Il Censis ha recentemente stimato che il mancato incontro tra domanda e offerta di lavoro genera un costo annuo di 21 miliardi, pari all’1,2% del PIL. A seguire, la scarsa offerta di formazione tecnica, soprattutto in ambito terziario. Negli anni gli istituti tecnici hanno perso qualità della didattica e appeal nei confronti dei giovani. All’estero, tra istituti tecnologici e università, la formazione triennale di tipo tecnico, costituisce un pilastro dell’offerta formativa e un efficace canale di ingresso dei giovani nel mercato del lavoro.
Da noi, di contro, questa è nulla o poco sviluppata, non riuscendo a soddisfare i bisogni espressi dalle aziende.
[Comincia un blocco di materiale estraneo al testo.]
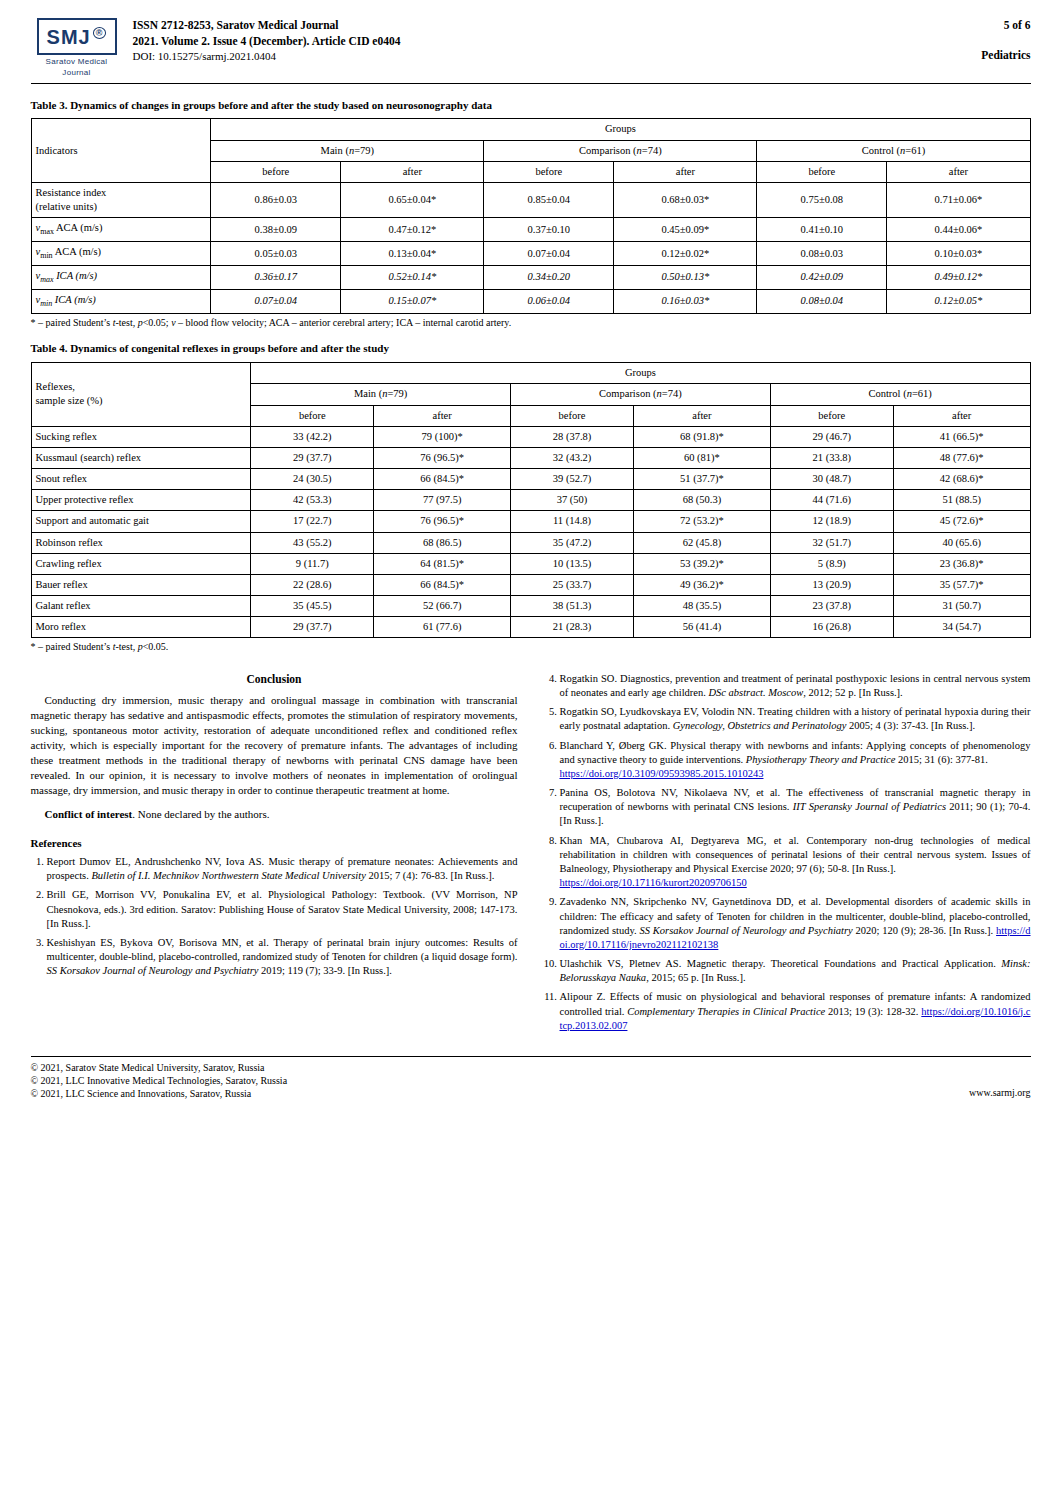SMJ®
Saratov Medical Journal
ISSN 2712-8253, Saratov Medical Journal
2021. Volume 2. Issue 4 (December). Article CID e0404
DOI: 10.15275/sarmj.2021.0404
5 of 6
Pediatrics
Table 3. Dynamics of changes in groups before and after the study based on neurosonography data
| Indicators | Groups |
| --- | --- |
| Main ( n =79) | Comparison ( n =74) | Control ( n =61) |
| before | after | before | after | before | after |
| Resistance index (relative units) | 0.86±0.03 | 0.65±0.04* | 0.85±0.04 | 0.68±0.03* | 0.75±0.08 | 0.71±0.06* |
| v max ACA (m/s) | 0.38±0.09 | 0.47±0.12* | 0.37±0.10 | 0.45±0.09* | 0.41±0.10 | 0.44±0.06* |
| v min ACA (m/s) | 0.05±0.03 | 0.13±0.04* | 0.07±0.04 | 0.12±0.02* | 0.08±0.03 | 0.10±0.03* |
| v max ICA (m/s) | 0.36±0.17 | 0.52±0.14* | 0.34±0.20 | 0.50±0.13* | 0.42±0.09 | 0.49±0.12* |
| v min ICA (m/s) | 0.07±0.04 | 0.15±0.07* | 0.06±0.04 | 0.16±0.03* | 0.08±0.04 | 0.12±0.05* |
* – paired Student’s t-test, p<0.05; v – blood flow velocity; ACA – anterior cerebral artery; ICA – internal carotid artery.
Table 4. Dynamics of congenital reflexes in groups before and after the study
| Reflexes, sample size (%) | Groups |
| --- | --- |
| Main ( n =79) | Comparison ( n =74) | Control ( n =61) |
| before | after | before | after | before | after |
| Sucking reflex | 33 (42.2) | 79 (100)* | 28 (37.8) | 68 (91.8)* | 29 (46.7) | 41 (66.5)* |
| Kussmaul (search) reflex | 29 (37.7) | 76 (96.5)* | 32 (43.2) | 60 (81)* | 21 (33.8) | 48 (77.6)* |
| Snout reflex | 24 (30.5) | 66 (84.5)* | 39 (52.7) | 51 (37.7)* | 30 (48.7) | 42 (68.6)* |
| Upper protective reflex | 42 (53.3) | 77 (97.5) | 37 (50) | 68 (50.3) | 44 (71.6) | 51 (88.5) |
| Support and automatic gait | 17 (22.7) | 76 (96.5)* | 11 (14.8) | 72 (53.2)* | 12 (18.9) | 45 (72.6)* |
| Robinson reflex | 43 (55.2) | 68 (86.5) | 35 (47.2) | 62 (45.8) | 32 (51.7) | 40 (65.6) |
| Crawling reflex | 9 (11.7) | 64 (81.5)* | 10 (13.5) | 53 (39.2)* | 5 (8.9) | 23 (36.8)* |
| Bauer reflex | 22 (28.6) | 66 (84.5)* | 25 (33.7) | 49 (36.2)* | 13 (20.9) | 35 (57.7)* |
| Galant reflex | 35 (45.5) | 52 (66.7) | 38 (51.3) | 48 (35.5) | 23 (37.8) | 31 (50.7) |
| Moro reflex | 29 (37.7) | 61 (77.6) | 21 (28.3) | 56 (41.4) | 16 (26.8) | 34 (54.7) |
* – paired Student’s t-test, p<0.05.
Conclusion
Conducting dry immersion, music therapy and orolingual massage in combination with transcranial magnetic therapy has sedative and antispasmodic effects, promotes the stimulation of respiratory movements, sucking, spontaneous motor activity, restoration of adequate unconditioned reflex and conditioned reflex activity, which is especially important for the recovery of premature infants. The advantages of including these treatment methods in the traditional therapy of newborns with perinatal CNS damage have been revealed. In our opinion, it is necessary to involve mothers of neonates in implementation of orolingual massage, dry immersion, and music therapy in order to continue therapeutic treatment at home.
Conflict of interest. None declared by the authors.
References
Report Dumov EL, Andrushchenko NV, Iova AS. Music therapy of premature neonates: Achievements and prospects. Bulletin of I.I. Mechnikov Northwestern State Medical University 2015; 7 (4): 76-83. [In Russ.].
Brill GE, Morrison VV, Ponukalina EV, et al. Physiological Pathology: Textbook. (VV Morrison, NP Chesnokova, eds.). 3rd edition. Saratov: Publishing House of Saratov State Medical University, 2008; 147-173. [In Russ.].
Keshishyan ES, Bykova OV, Borisova MN, et al. Therapy of perinatal brain injury outcomes: Results of multicenter, double-blind, placebo-controlled, randomized study of Tenoten for children (a liquid dosage form). SS Korsakov Journal of Neurology and Psychiatry 2019; 119 (7); 33-9. [In Russ.].
Rogatkin SO. Diagnostics, prevention and treatment of perinatal posthypoxic lesions in central nervous system of neonates and early age children. DSc abstract. Moscow, 2012; 52 p. [In Russ.].
Rogatkin SO, Lyudkovskaya EV, Volodin NN. Treating children with a history of perinatal hypoxia during their early postnatal adaptation. Gynecology, Obstetrics and Perinatology 2005; 4 (3): 37-43. [In Russ.].
Blanchard Y, Øberg GK. Physical therapy with newborns and infants: Applying concepts of phenomenology and synactive theory to guide interventions. Physiotherapy Theory and Practice 2015; 31 (6): 377-81.
https://doi.org/10.3109/09593985.2015.1010243
Panina OS, Bolotova NV, Nikolaeva NV, et al. The effectiveness of transcranial magnetic therapy in recuperation of newborns with perinatal CNS lesions. IIT Speransky Journal of Pediatrics 2011; 90 (1); 70-4. [In Russ.].
Khan MA, Chubarova AI, Degtyareva MG, et al. Contemporary non-drug technologies of medical rehabilitation in children with consequences of perinatal lesions of their central nervous system. Issues of Balneology, Physiotherapy and Physical Exercise 2020; 97 (6); 50-8. [In Russ.].
https://doi.org/10.17116/kurort20209706150
Zavadenko NN, Skripchenko NV, Gaynetdinova DD, et al. Developmental disorders of academic skills in children: The efficacy and safety of Tenoten for children in the multicenter, double-blind, placebo-controlled, randomized study. SS Korsakov Journal of Neurology and Psychiatry 2020; 120 (9); 28-36. [In Russ.]. https://doi.org/10.17116/jnevro202112102138
Ulashchik VS, Pletnev AS. Magnetic therapy. Theoretical Foundations and Practical Application. Minsk: Belorusskaya Nauka, 2015; 65 p. [In Russ.].
Alipour Z. Effects of music on physiological and behavioral responses of premature infants: A randomized controlled trial. Complementary Therapies in Clinical Practice 2013; 19 (3): 128-32. https://doi.org/10.1016/j.ctcp.2013.02.007
© 2021, Saratov State Medical University, Saratov, Russia
© 2021, LLC Innovative Medical Technologies, Saratov, Russia
© 2021, LLC Science and Innovations, Saratov, Russia
www.sarmj.org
Basti pensare che su tutto il territorio nazionale ci sono soltanto 116 Istituti tecnici superiori, che possono contare su circa 18 mila studenti ogni anno. Il PNRR promette di intervenire su questo fronte stanziando 1,5 mld di euro, con la previsione di raddoppiare entro il 2026 il numero degli iscritti, arrivando a 40.000, e di riformare gli Istituti per formare quei tecnici che sempre più sono richiesti nelle imprese italiane. Quest’ultimo fattore costituisce un forte limite al sistema.
L’ultimo bollettino Excelsior-Unioncamere, relativo al mese di gennaio 2022, segnala come le figure più difficili da reperire sul mercato siano proprio quelle tecniche (46,4% considerate di difficile reperimento), con in testa i tecnici informatici e delle telecomunicazioni (68,1% considerati introvabili).
Altro fattore da considerare sono le basse retribuzioni in ingresso dei giovani, che risentono di un problema più complessivo del mercato del lavoro italiano. A monte c’è infatti un problema di qualità della domanda di lavoro (richiesta di profili a bassa qualificazione, quindi retribuzioni mediamente più basse), ma anche una scarsa mobilità all’interno del mercato (un mercato poco mobile favorisce l’appiattimento delle retribuzioni), un’elevata incidenza di contratti flessibili, soprattutto tra giovani, che penalizza il loro potere contrattuale e, infine, un costo del lavoro molto alto.
Nel dettaglio, per quanto riguarda le retribuzioni dei laureati, secondo il Rapporto AlmaLaurea, la “paga” mensile netta a un anno dal conseguimento del titolo è, in media, pari a 1.270 euro per i laureati di primo livello e a 1.364 euro per i laureati di secondo livello. Anche l’ingresso tardivo dei giovani italiani nel mercato del lavoro costituisce un elemento di penalizzazione, perché ritarda l’avvio dei percorsi professionali, ma anche e soprattutto la messa a fuoco degli stessi iter. Malgrado negli ultimi anni sia stata migliorata l’alternanza scuola-lavoro, l’esperienza lavorativa nel nostro Paese continua ad essere sostanzialmente successiva e non integrata a quella formativa. E anche i contratti “ponte”, come l’apprendistato, non funzionano come dovrebbero.
Non va poi dimenticato che il diffuso e molto generoso sistema di sussidi, promosso dagli ultimi governi, ha disincentivato molti giovani dalla ricerca attiva di un lavoro. Per analizzare il tema produttività-lavoro non si possono, dunque, valutare soltanto l’orario e il salario minimo dei lavoratori, ma vanno tenuti in debita considerazione anche gli aspetti legati all’impatto aziendale di queste variazioni. E ancor di più alle criticità strutturali del sistema italiano, che impediscono un serio sviluppo dell’occupazione giovanile.